§ DATA
####

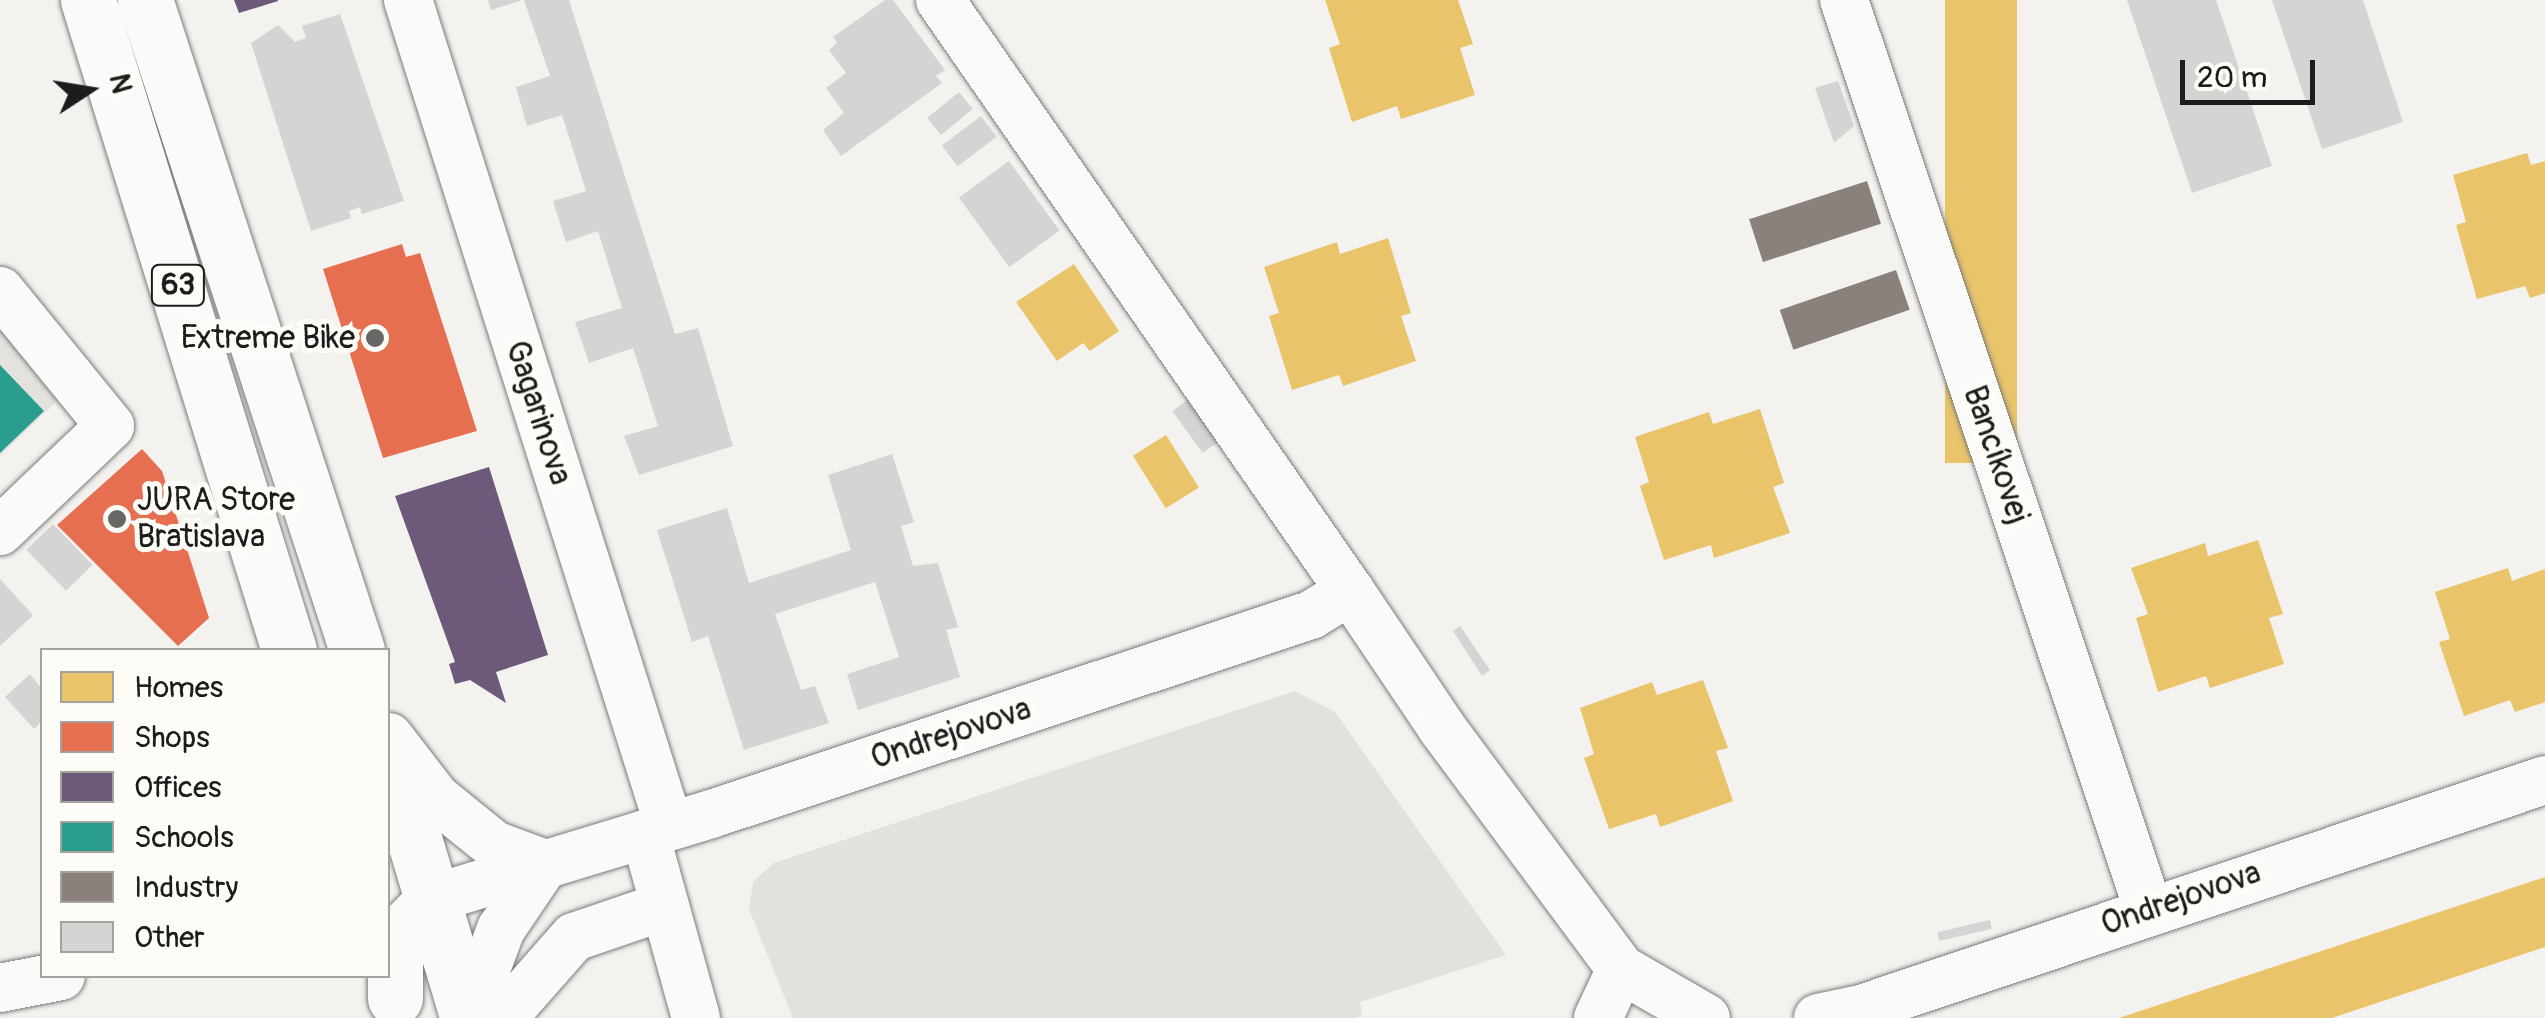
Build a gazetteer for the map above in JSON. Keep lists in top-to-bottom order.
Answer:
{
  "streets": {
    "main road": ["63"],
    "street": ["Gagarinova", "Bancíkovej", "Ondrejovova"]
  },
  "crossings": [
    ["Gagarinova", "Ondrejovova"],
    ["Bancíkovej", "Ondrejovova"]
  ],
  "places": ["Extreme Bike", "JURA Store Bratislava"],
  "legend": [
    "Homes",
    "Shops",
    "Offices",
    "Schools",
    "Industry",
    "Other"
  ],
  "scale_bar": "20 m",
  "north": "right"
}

####

§ EXERCISE
The expected answer is an unaltered copy of the listing, images removed.

§ WRITTEN SOLUTION
Build a gazetteer for the map above in JSON. Keep lists in top-to-bottom order.
Answer:
{
  "streets": {
    "main road": ["63"],
    "street": ["Gagarinova", "Bancíkovej", "Ondrejovova"]
  },
  "crossings": [
    ["Gagarinova", "Ondrejovova"],
    ["Bancíkovej", "Ondrejovova"]
  ],
  "places": ["Extreme Bike", "JURA Store Bratislava"],
  "legend": [
    "Homes",
    "Shops",
    "Offices",
    "Schools",
    "Industry",
    "Other"
  ],
  "scale_bar": "20 m",
  "north": "right"
}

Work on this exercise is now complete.